# Page text:
──────────────────────────────

# RDD: Resilient Distributed Dataset

* RDD is the fundamental level of operation for Spark. 
* Its one of the two low level APIs in Spark, the other being Shared variables
* You typically dont need to use this except when looking to do effecient processing that you cannot with High level APIs
* SparkContext is how you summon the RDD functionality in Spark
* RDDs are immutable, partitioned collection of rows that can be operated in parallel

## Things to know

> * [Transformation](http://spark.apache.org/docs/latest/rdd-programming-guide.html#transformations): This is the manipulations you want to do on the Dataset. 
> * [Action](http://spark.apache.org/docs/latest/rdd-programming-guide.html#actions): You use an Action to generate the output
> * <strong>Lazy Evaluation</strong>: Spark accumilates the transformations on a Dataset and evaluates them only when an Action is called

![img](img/RDD.png)
* Credits: image taken from [Transformation process in Apache Spark](https://stackoverflow.com/questions/39311616/transformation-process-in-apache-spark/39313146)

> * <strong>DAG</strong>: Directed Acyclic Graph is the execution plan that Spark generates for processing RDDs 
> * <strong>Partitions</strong>: creating subsets of Data that can be passed to the worker node for faster processing
> * <strong>Shuffle</strong>:  shuffle is a method for re-distributing data so it’s grouped differently across partitions
> * **Spark Job**: Every Action results in a job. Every Job has **stages** and stages are a collection of **tasks**. Task is a transformation of data that will run on a single executor. Tasks are the lowest level of spark execution.

──────────────────────────────

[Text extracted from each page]
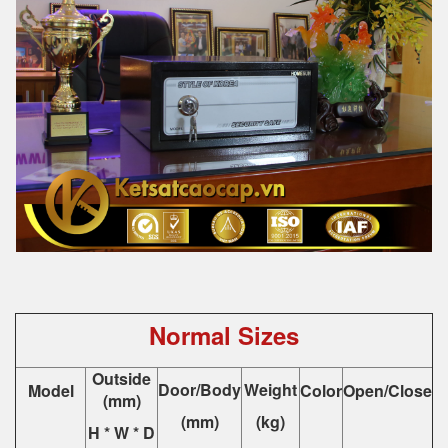
Normal Sizes
Outside
Door/Body
Weight
Model
Color
Open/Close
(mm)
(mm)
(kg)
H * W * D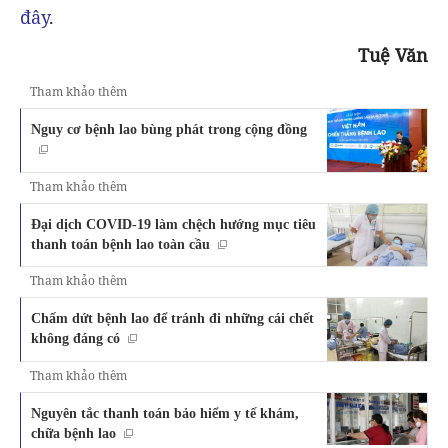
đây
.
Tuệ Văn
Tham khảo thêm
Nguy cơ bệnh lao bùng phát trong cộng đồng
Tham khảo thêm
Đại dịch COVID-19 làm chệch hướng mục tiêu
thanh toán bệnh lao toàn cầu
Tham khảo thêm
Chấm dứt bệnh lao để tránh đi những cái chết
không đáng có
Tham khảo thêm
Nguyên tắc thanh toán bảo hiểm y tế khám,
chữa bệnh lao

──────────────────────────────

Answer these from the Spark RDD notes:
(a) Besides RDDs, what is the other low-level API in Spark?
(b) Under lazy evaluation, when does Spark evaluate the transformations it has accumulated?
(c) What is the lowest level of Spark execution?

(a) Shared variables.
(b) Only when an Action is called.
(c) Tasks.